Turn the stretch of data from the line containing "pose: elev=130.8 azim=111.4" through the line containing "Dot at: (291, 198)" into a numbered list. Omit blank lines and leave the pictures out.

:: Dataset ::
------
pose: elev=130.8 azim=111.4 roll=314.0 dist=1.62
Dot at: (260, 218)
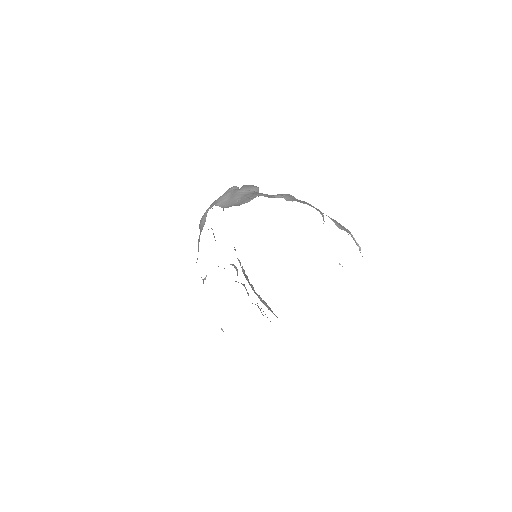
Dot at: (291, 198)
------
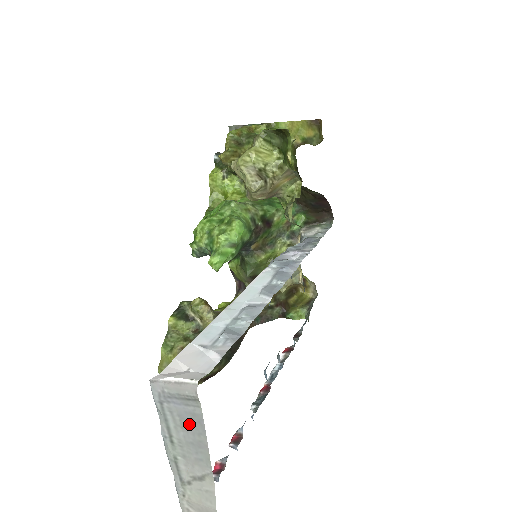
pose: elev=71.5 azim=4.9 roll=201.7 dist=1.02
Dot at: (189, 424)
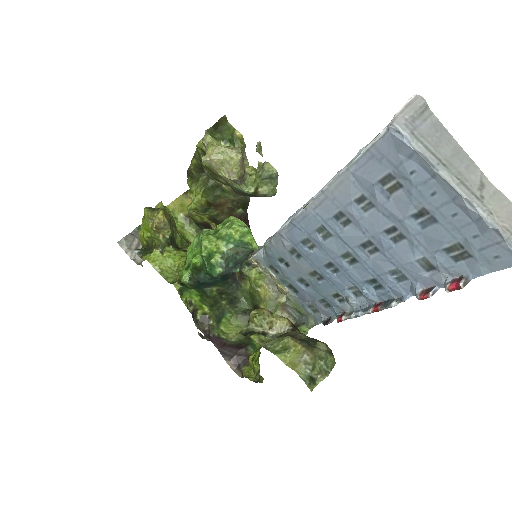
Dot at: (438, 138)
------
:: Answer to this task ::
1. pose: elev=130.8 azim=111.4 roll=314.0 dist=1.62
2. Dot at: (260, 218)
3. Dot at: (291, 198)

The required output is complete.